It is no surprise, then, that many financial institutions are rethinking the risk management function. As institutions proceed with risk management discussions, two major themes should be at the forefront:
1. Risk managers must take a more comprehensive and integrated approach toward risk, as causes and effects are becoming harder to distinguish. The boundaries among the traditional categories of risk are becoming less cleat, and the new risk managers must view their mandate as comprehensive risk--full stop.
2. Risk managers must play an active role in shaping their organizations. They can no longer limit their roles to evaluating, approving, and reporting on risk parameters. Instead, risk managers must play an active role in an organization s strategy, culture, people, compensation, and more. They must constantly be thinking ahead about the next hidden risk and assertive about promoting needed changes.
All participants in a firm's risk management activities--senior risk managers; those who hire, oversee, and interact with them; and those who work for or aspire to become a senior risk manager--should continually focus on these themes.
A growing number of institutions have found the need to create a new position of chief risk officer (CRO), who has broad responsibilities for risk oversight. In addition to this senior role, firms are adding risk mangers at other levels to focus closely on specific businesses or risk issues.
As the role develops and expands, the CRO will likely become one of the most senior members of the firm, wielding as much influence as--perhaps even more than--the general counsel, chief financial officer, chief auditor, or head of a key business line.

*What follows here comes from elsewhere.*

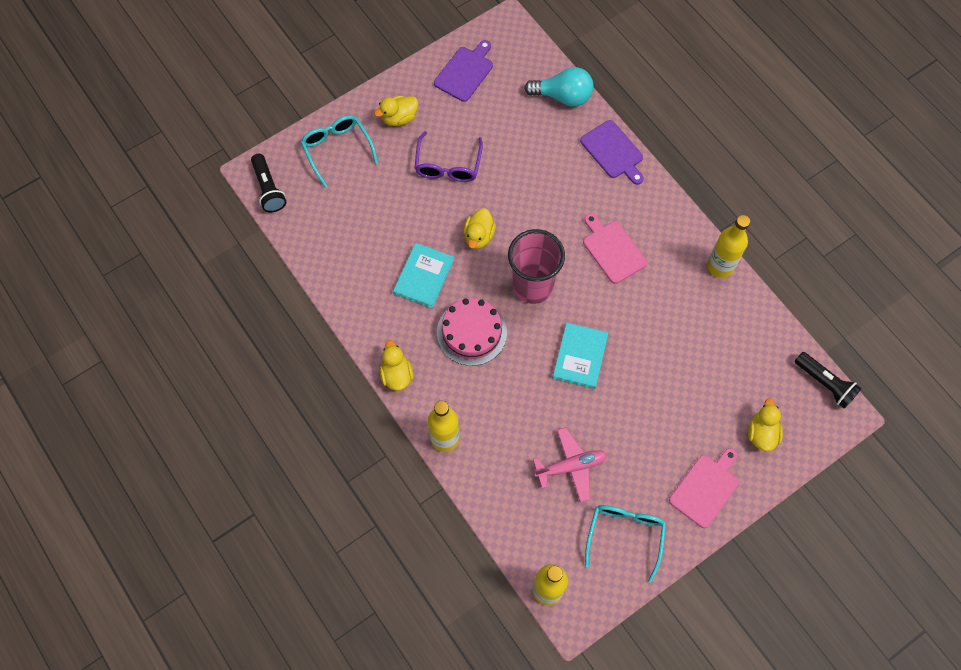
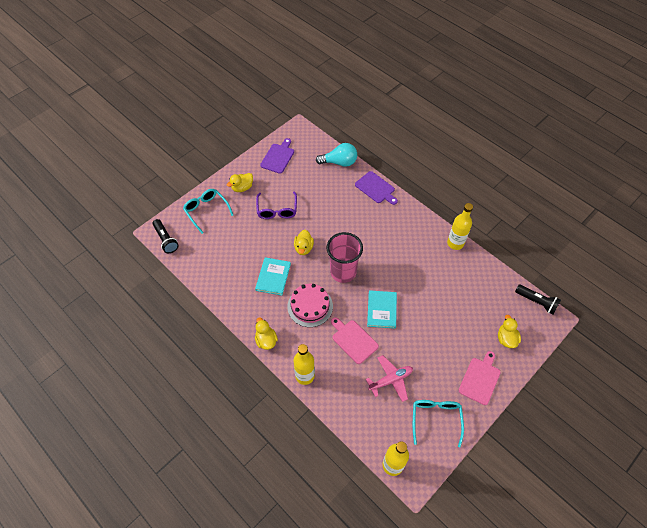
camera: 10 degrees left, 10 degrees down
(612, 250) = (388, 243): pink cutting board -> pink cutting board (353, 340)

Herein lies an enormous opportunity and challenge. CROs have the potential to shape the fundamental direction of their organizations. But to fully realize this role, they must think and act differently from before.
Defining Risk
In its simplest definition, risk is the possibility of negative outcomes. All businesses intentionally seek and want to assume certain risks. These are often thought of as core business risks. If firms manage these risks well, they can earn superior returns for their shareholders.
But the pursuit of core business risks can expose firms to other unanticipated risks. Large losses can result, whether from extreme market movements, customer defaults, weakness in processes, controls, and technology, or a panoply of other factors. Unwanted risk can reside in all parts of an organization and at all levels. It matters less to shareholders whether a loss results from one form of risk or another. A loss is a loss. Risks are frequently interrelated. Some problems fit easily into the traditional categories of credit, market, legal, operational, liquidity, and others. Some problems result from multiple risks.
Defining Risk Management
A possible definition for risk management, then, is the effort to create and oversee the necessary people, technology, processes, and other tools to mitigate unexpected problems. It can, however, mean different things to different people.
* To some, risk management is the use of "traditional" insurance products to manage such problems as business interruption, fraud, health costs, injuries, and property and casualty risk.
* To many, it is the application of derivatives and other transactions to mitigate risks relating to fluctuations in interest rates, currencies, equities, commodities, and other markets.
* To others, it means protecting an institution from market risk, credit risk, and operational risk related to core business activities.
* To others still, it is the process by which risks are self-insured, financed, or transferred.
Risk management means all these things and more--thus, the overall question of the role of the risk manager. Risk management means the management of any potential problem that can affect a business franchise. This can include many issues and problems: strategy, markets, credit deterioration, political instability, people, culture, technology, process, inadequate controls, laws, regulations, external events and many other areas. The risk manager is charged with overseeing and managing this entire "galaxy of risks."